» **WHAT TO PRODUCE**
From the data below, return all lines holding the string "This".

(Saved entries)
· · · · · · ·

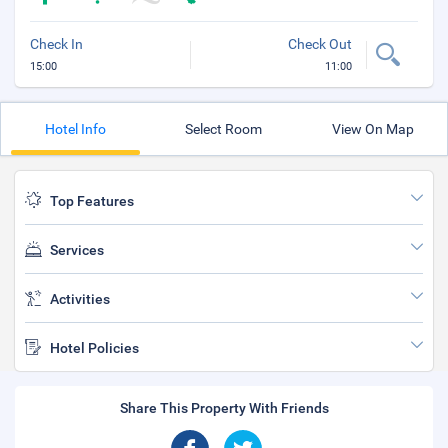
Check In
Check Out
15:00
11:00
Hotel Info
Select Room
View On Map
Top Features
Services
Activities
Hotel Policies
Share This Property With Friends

· · · · · · ·

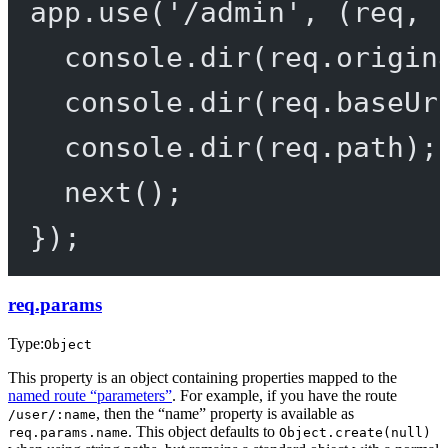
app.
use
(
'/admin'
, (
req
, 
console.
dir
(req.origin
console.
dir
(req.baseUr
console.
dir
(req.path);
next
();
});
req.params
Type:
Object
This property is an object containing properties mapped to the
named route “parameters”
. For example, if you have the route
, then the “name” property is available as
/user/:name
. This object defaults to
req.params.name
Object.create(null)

· · · · · · ·

» **WRITTEN ANSWER**
Share This Property With Friends
This property is an object containing properties mapped to the
. This object defaults to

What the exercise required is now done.